Zelenskyy says Ukrainian forces now control 74 Russian settlements in Kursk

Russian President Vladimir Putin, left, leads a meeting with top security and defence officials about the situation in the Kursk and Belgorod border regions, at the Novo-Ogaryovo state residence outside of Moscow, Russia [Gavriil Grigorov/Sputnik, Kremlin Pool Photo via AP]

Ukrainian President Volodymyr Zelenskyy has said that Ukrainian forces are now in control of 74 Russian settlements in the Kursk region, the result of a Ukrainian cross-border operation.

In an evening address on Tuesday, Zelenskyy said Ukrainian forces continue to advance into the Kursk region and take Russian prisoners.

“There are 74 settlements under the control of Ukraine,” Zelenskyy said.

The Ukrainian leader has presented the daring operation as evidence that his country maintains the ability to seize the initiative and direct events, more than two years after Russia launched its invasion of Ukraine.

On Monday, the Kursk region’s Governor Alexei Smirnov put the number of Russian settlements controlled by Ukraine at 28.

Ukraine began its incursion into the Kursk border province last week, with the country’s top military commander General Oleksandr Syrskii stating that Ukrainian forces now control 1,000 square kilometers (386 square miles) of Russian territory.

“The troops are fulfilling their tasks.

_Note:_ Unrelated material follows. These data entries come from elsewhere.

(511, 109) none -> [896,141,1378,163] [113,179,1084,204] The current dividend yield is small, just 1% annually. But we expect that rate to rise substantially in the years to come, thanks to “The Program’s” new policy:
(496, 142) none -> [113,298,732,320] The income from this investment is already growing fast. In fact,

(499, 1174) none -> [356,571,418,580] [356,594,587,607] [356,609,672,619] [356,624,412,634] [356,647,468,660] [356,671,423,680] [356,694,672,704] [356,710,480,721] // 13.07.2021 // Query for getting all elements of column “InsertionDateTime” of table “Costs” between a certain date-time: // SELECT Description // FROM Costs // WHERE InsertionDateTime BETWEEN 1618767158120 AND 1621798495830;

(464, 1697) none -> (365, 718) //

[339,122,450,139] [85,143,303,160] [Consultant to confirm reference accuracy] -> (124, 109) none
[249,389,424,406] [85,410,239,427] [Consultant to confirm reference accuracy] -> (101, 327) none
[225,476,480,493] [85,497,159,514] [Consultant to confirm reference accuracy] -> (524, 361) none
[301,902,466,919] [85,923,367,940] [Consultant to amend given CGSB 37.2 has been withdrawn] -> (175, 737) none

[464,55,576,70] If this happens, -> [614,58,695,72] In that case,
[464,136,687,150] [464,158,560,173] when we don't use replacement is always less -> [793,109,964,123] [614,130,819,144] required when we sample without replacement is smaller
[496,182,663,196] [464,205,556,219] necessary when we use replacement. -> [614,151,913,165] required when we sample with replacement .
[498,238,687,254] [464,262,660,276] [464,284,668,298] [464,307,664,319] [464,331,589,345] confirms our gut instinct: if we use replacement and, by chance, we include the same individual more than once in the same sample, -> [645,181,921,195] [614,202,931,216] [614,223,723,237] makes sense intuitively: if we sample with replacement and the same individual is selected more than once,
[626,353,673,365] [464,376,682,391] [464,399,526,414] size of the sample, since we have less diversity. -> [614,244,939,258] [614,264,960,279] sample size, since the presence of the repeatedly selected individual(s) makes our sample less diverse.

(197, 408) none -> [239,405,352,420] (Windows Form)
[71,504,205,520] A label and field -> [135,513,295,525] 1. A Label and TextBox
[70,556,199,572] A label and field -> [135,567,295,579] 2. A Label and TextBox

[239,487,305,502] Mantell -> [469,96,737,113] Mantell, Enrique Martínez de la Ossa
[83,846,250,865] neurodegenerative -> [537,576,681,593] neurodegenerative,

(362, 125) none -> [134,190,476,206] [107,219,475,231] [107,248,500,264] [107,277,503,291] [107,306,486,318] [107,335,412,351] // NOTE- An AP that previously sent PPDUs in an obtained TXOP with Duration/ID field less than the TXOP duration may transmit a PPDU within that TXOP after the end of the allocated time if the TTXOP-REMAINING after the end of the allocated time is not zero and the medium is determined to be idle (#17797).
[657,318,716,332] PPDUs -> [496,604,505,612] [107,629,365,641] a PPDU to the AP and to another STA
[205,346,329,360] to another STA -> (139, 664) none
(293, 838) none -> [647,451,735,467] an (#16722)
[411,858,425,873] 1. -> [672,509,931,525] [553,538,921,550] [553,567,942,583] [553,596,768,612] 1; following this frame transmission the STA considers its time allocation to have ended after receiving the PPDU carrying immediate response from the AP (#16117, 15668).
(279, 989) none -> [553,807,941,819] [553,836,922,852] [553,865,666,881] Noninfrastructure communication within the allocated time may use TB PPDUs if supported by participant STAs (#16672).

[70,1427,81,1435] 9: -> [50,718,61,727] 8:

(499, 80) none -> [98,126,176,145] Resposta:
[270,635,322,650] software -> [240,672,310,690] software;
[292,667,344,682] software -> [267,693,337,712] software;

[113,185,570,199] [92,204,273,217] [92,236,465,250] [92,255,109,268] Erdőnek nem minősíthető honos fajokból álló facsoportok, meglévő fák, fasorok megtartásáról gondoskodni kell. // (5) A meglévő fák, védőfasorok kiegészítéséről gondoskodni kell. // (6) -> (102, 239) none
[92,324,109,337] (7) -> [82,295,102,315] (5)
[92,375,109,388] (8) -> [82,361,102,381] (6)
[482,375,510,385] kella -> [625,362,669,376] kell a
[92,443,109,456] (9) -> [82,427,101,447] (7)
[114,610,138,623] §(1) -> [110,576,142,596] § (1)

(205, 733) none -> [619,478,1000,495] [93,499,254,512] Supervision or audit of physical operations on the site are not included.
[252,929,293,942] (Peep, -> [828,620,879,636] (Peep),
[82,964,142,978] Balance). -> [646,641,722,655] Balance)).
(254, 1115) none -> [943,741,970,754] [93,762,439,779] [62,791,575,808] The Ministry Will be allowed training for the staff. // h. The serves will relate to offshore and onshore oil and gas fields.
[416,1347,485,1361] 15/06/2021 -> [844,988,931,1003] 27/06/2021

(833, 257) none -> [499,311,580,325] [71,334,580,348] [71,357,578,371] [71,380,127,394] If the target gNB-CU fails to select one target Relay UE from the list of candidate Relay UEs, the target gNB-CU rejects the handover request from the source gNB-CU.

Fighting continues actually along the entire front line. The situation is under our control,” Syrskii said in a video posted on Monday.

Russia on Tuesday said its forces checked an effort by Ukrainian troops to expand their weeklong incursion into the Kursk region.

Russian army units, including fresh reserves, aircraft, drone teams and artillery forces, stopped Ukrainian armoured mobile groups from moving deeper into the Kursk settlements of Obshchy Kolodez, Snagost, Kauchuk and Alexeyevsky, a Russian defence ministry statement said.

More than two years into the war, with Ukrainian forces exhausted and support from Western allies coming under growing political scrutiny, the raid could also be an effort to inflict a greater price on Russia for continuing the war.

Speaking on national TV on Tuesday, Mykhailo Podolyak, an adviser to Zelenskyy, said the move was meant to exert pressure on Russia to participate in peace talks.

“Simple calls to Russia do not work,” he said. “Only a set of coercive tools works.”

The raid has been an embarrassing setback for Russia, with more than 100,000 people displaced by the fighting as the country’s forces rush to repel the Ukrainian attack.

Russia, which has promised reprisals for the incursion, has long held allies of Ukraine such as the United States responsible for Ukrainian attacks on Russian territory, accusing the US of enabling such strikes with the provision of long-range weapons.

The US has countered that it is providing Ukraine with weapons to repel an invasion launched by Russia, but has distanced itself from the cross-border operation.

Speaking to reporters on Tuesday, US Department of State deputy spokesperson Vedant Patel told reporters that the US played no role in planning Ukraine’s raid.